| HN Mirror

Y	Hacker News new \| ask \| show \| jobs

by kxbnb 187 days ago

Nice execution on the replay testing with semantic diff - that's a pain point that's hard to solve with just metrics.

One thing I've noticed building toran.sh (HTTP-level observability for agents): there's a gap between "what the agent decided to do" (your trace level) and "what actually went over the wire" (raw requests/responses). Especially with retries, timeouts, and provider failovers - the trace might show success but the HTTP layer tells a different story.

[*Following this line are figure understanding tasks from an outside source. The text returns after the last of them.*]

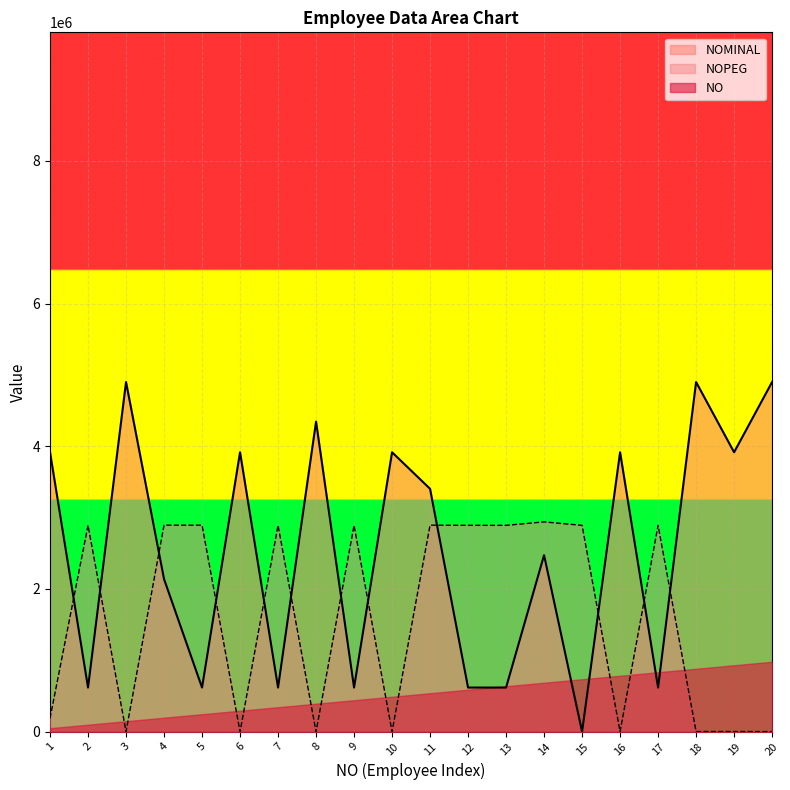

True or false: NOMINAL and NOPEG cross at least once.

True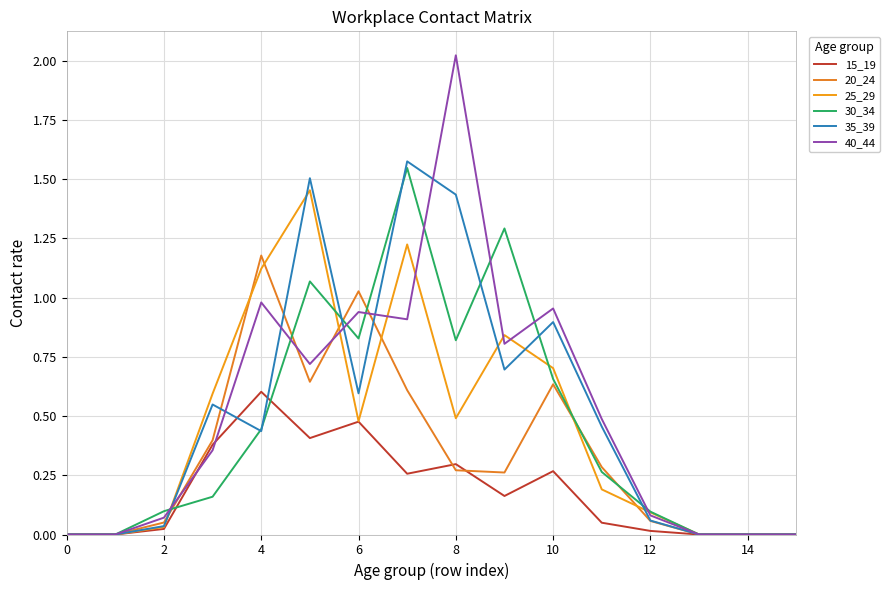

What is the sum of all 25_29 values?

7.2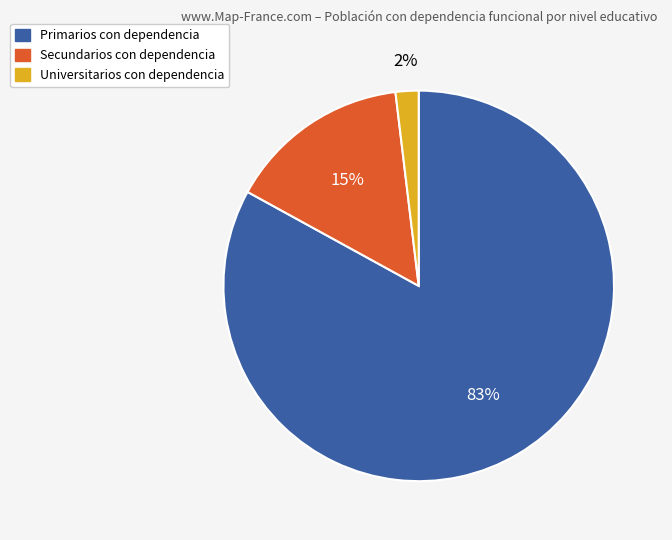

Is there a majority slice in this chart?

Yes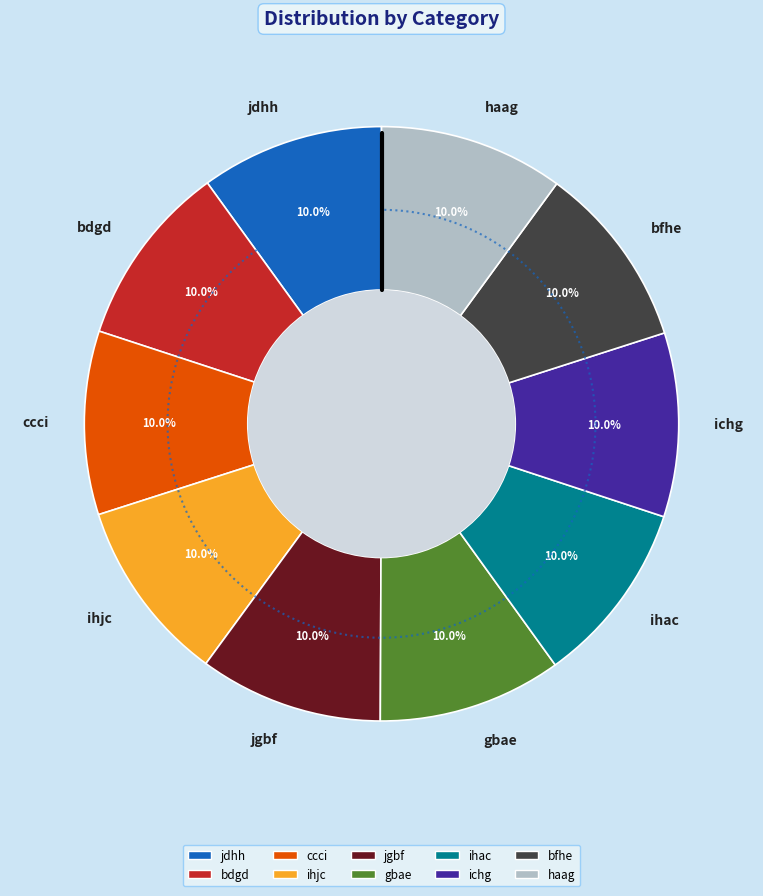

The bdgd slice represents 1% of the pie. True or false?

False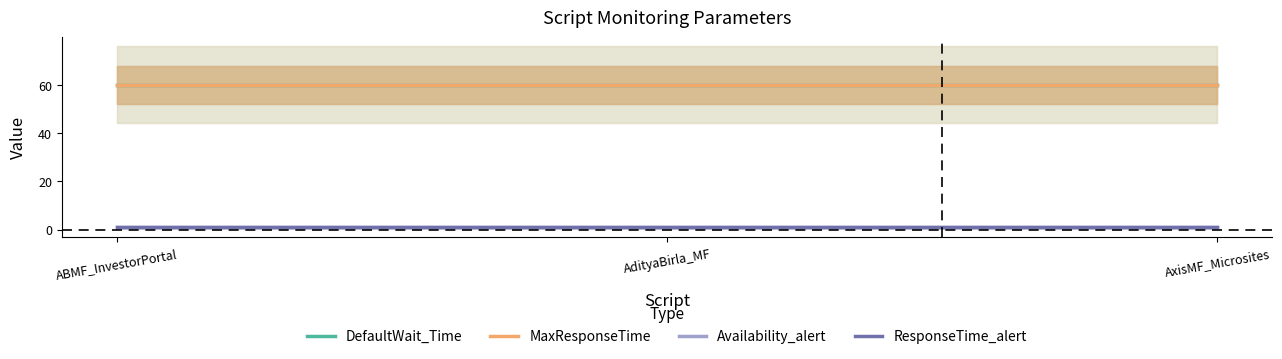

The Availability_alert series shows 0 at ABMF_InvestorPortal. True or false?

False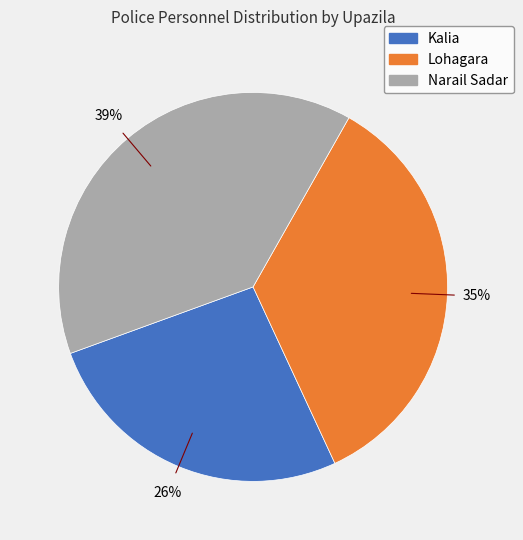

Which category has the smallest portion of the pie?

Kalia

Do you capture the underlying HTTP calls, or is it primarily at the SDK/trace level? Asking because debugging often ends up needing both views.

1 comments

Evanson 186 days ago

Thanks, and great point. Right now, Lumina is mainly SDK/trace-level (what the app thinks happened: tokens, cost, latency, outputs), so you’re right that low-level HTTP details like retries/timeouts/failovers can be partially hidden. Capturing the raw HTTP layer alongside traces is on our roadmap because production debugging often needs both views. Also, your “see what your agent is actually doing” angle is spot-on. There’s a lot of opaque magic in agent frameworks. Curious how you’re doing it in toran.sh proxy/intercept, or wrapping the SDK HTTP client?